Saved data entries
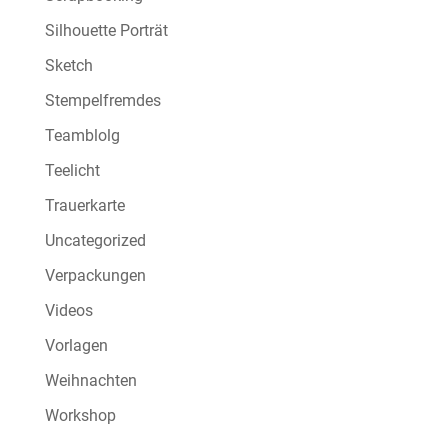
Silhouette Porträt
Sketch
Stempelfremdes
Teamblolg
Teelicht
Trauerkarte
Uncategorized
Verpackungen
Videos
Vorlagen
Weihnachten
Workshop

• _Required work_:
Only the lines from the one containing "Stempelfremdes" through the end of the records above belong in the output, each exactly as it stands, both ends included.

• _Response to the task_:
Stempelfremdes
Teamblolg
Teelicht
Trauerkarte
Uncategorized
Verpackungen
Videos
Vorlagen
Weihnachten
Workshop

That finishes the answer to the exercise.